# Need opinons on good gaming cases



## ExtremeD23 (Jul 24, 2005)

Hi, I'm building my first gaming PC and I am looking for a good case with good air flow. Here are the mobo, cpu and psu that I have. I've looked around and found four cases that I really like;
1.http://www.newegg.com/product/product.asp?item=N82E16811144089
2.http://www.newegg.com/product/product.asp?item=N82E16811166005
3.http://www.newegg.com/product/product.asp?item=N82E16811208008
4.http://www.newegg.com/product/product.asp?item=N82E16811144026
I really like the sunbeam case, but I just wanted to get some opinions on which case you think is the best for gaming.


----------



## myquitehead (Jun 24, 2005)

Yea Sunbeam would be my vote. If you aren't a lanner, bigger is better. It has the side loading HDD slots, which I much prefer, and has some nice giant fans. Cooling is the main concern for a gaming pc.

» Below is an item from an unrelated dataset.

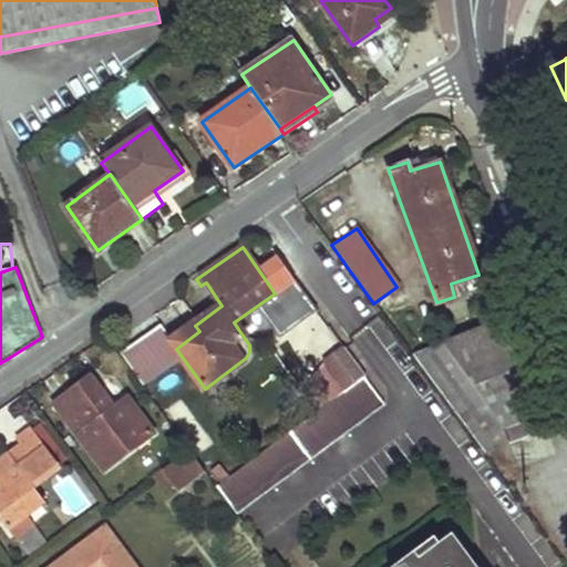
[(509,322),(416,357),(484,450),(494,445),(491,437),(545,416),(509,322)]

Everything else is personal preference.


----------



## speed_arrow (Aug 18, 2005)

*^_^*

well, for the first case, i suggest somethin more secure, and big.

http://www.newegg.com/Product/Product.asp?Item=N82E16811171054

i'm sure this will fit your needs.

or you might get a free one here 

www.xgbox.com, for the dragon contest


----------